◆ **Task description**
Please copy the data below exactly, starting at the line that contains "intensity(dBm) - Per" and ending after the line that contains "What is the sum of all Monthly rate values?".

◆ **Data for this task**
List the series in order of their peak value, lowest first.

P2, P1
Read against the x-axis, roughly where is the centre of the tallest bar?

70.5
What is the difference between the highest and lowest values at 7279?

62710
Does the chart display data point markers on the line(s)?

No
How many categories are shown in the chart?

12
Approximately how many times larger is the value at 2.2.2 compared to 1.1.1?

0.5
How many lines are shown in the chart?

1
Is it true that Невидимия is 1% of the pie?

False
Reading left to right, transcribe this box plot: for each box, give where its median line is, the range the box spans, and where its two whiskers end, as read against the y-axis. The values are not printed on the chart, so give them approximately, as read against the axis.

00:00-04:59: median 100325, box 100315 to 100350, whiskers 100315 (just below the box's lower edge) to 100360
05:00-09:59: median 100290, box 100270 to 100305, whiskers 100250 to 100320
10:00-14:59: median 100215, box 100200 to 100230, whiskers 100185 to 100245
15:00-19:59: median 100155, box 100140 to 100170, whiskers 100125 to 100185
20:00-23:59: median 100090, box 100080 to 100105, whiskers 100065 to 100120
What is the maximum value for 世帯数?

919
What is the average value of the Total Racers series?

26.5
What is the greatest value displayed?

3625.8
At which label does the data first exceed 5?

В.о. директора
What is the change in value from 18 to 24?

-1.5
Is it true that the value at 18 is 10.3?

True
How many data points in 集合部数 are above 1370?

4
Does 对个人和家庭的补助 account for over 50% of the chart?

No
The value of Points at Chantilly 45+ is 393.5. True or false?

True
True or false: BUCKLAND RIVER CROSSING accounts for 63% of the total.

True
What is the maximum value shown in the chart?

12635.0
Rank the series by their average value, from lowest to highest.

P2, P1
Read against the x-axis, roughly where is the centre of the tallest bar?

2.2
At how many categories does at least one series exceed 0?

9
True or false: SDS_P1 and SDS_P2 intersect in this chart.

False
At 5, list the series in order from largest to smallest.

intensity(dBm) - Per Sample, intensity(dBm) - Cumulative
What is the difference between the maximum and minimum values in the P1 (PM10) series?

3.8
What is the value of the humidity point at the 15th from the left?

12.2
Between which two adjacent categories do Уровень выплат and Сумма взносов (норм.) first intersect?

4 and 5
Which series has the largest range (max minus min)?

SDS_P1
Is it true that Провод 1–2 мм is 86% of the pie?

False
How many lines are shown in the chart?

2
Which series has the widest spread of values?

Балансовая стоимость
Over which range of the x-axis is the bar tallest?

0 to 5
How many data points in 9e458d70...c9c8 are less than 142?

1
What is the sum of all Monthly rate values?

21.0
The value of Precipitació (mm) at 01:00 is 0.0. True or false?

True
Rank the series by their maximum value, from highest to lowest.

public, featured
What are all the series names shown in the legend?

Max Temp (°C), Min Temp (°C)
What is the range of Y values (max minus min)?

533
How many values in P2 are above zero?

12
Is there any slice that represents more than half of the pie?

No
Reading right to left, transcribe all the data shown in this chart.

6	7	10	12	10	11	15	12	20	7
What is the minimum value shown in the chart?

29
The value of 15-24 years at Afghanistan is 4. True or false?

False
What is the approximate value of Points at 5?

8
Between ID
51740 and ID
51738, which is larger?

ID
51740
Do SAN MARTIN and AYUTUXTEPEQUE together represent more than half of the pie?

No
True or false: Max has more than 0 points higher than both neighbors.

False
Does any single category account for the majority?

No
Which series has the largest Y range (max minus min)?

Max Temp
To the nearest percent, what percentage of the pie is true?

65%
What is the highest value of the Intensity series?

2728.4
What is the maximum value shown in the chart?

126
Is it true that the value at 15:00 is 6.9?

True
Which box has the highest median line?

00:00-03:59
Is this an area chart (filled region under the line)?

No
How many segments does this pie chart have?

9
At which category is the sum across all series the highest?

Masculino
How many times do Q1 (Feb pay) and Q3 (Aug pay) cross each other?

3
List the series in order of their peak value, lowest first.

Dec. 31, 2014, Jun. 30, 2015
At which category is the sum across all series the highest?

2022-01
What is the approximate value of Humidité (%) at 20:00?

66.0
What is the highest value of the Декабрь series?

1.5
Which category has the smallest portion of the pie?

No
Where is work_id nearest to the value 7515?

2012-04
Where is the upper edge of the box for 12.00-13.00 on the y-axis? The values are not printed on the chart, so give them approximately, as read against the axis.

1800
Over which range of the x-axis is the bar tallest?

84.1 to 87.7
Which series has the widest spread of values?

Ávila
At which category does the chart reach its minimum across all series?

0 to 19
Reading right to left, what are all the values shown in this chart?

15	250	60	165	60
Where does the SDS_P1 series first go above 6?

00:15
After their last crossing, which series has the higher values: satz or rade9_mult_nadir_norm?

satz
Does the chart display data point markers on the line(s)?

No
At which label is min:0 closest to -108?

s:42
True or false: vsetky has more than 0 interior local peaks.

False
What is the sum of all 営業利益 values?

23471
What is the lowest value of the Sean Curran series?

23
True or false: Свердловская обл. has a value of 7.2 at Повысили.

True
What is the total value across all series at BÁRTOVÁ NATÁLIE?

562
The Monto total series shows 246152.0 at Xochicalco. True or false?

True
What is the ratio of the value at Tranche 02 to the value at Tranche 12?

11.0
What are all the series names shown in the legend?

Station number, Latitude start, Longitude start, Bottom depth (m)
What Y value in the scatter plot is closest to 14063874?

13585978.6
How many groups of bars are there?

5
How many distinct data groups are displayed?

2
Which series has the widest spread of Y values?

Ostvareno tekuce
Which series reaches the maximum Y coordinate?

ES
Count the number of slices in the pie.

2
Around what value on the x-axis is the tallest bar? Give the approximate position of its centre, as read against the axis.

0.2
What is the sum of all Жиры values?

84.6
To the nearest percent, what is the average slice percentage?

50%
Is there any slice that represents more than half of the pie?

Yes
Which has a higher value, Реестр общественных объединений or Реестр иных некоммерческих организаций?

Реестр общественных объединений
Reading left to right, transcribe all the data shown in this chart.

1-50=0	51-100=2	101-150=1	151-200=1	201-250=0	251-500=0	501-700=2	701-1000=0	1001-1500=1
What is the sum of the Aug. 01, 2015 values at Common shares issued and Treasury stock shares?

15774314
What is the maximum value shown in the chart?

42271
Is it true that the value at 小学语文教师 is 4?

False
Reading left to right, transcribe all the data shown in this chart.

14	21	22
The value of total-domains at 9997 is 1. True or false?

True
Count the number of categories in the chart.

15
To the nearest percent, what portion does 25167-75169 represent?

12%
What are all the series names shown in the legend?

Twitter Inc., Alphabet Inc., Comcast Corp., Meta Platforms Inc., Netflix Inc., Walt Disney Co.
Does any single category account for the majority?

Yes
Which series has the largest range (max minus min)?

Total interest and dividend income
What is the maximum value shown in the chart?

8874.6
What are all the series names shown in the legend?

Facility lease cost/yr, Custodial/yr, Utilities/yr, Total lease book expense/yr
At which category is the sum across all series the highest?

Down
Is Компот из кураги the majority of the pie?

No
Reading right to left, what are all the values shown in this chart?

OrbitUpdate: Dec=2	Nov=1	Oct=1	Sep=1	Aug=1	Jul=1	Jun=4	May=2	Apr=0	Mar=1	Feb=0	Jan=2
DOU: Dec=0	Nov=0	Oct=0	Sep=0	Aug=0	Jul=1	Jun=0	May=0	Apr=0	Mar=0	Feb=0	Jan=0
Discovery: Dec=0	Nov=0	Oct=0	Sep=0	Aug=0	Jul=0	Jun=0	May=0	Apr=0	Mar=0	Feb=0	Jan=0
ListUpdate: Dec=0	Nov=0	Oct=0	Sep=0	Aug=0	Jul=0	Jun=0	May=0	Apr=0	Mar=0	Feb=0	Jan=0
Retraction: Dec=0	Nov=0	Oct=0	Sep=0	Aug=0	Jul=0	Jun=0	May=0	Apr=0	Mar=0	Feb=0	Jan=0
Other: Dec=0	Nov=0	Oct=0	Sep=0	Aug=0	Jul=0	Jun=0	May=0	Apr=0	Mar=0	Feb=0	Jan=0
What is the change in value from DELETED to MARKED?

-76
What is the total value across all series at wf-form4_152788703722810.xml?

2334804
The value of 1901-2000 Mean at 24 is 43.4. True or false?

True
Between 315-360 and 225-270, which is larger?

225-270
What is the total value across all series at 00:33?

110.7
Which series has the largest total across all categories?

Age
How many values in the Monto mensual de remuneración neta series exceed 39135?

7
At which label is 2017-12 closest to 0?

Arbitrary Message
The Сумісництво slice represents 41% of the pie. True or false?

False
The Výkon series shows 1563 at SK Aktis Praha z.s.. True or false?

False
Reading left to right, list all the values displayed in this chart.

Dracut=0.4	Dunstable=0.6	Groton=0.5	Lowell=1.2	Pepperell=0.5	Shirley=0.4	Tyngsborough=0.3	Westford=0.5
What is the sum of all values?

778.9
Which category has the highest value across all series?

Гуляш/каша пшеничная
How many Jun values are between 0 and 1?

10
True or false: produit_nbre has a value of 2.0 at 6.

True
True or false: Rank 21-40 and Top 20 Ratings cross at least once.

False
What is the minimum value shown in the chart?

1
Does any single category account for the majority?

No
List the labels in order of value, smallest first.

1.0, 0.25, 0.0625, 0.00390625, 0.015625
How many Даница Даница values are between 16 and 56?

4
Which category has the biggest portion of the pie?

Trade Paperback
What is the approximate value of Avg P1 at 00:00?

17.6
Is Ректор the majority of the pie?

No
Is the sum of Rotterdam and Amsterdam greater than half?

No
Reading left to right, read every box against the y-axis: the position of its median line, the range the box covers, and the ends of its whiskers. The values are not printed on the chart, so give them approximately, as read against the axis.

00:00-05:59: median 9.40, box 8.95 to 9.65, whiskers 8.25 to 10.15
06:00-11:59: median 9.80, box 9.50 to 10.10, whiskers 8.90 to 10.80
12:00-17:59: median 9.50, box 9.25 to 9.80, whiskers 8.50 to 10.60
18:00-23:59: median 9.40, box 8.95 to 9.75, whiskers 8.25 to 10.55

◆ **Answer to the exercise**
intensity(dBm) - Per Sample, intensity(dBm) - Cumulative
What is the difference between the maximum and minimum values in the P1 (PM10) series?

3.8
What is the value of the humidity point at the 15th from the left?

12.2
Between which two adjacent categories do Уровень выплат and Сумма взносов (норм.) first intersect?

4 and 5
Which series has the largest range (max minus min)?

SDS_P1
Is it true that Провод 1–2 мм is 86% of the pie?

False
How many lines are shown in the chart?

2
Which series has the widest spread of values?

Балансовая стоимость
Over which range of the x-axis is the bar tallest?

0 to 5
How many data points in 9e458d70...c9c8 are less than 142?

1
What is the sum of all Monthly rate values?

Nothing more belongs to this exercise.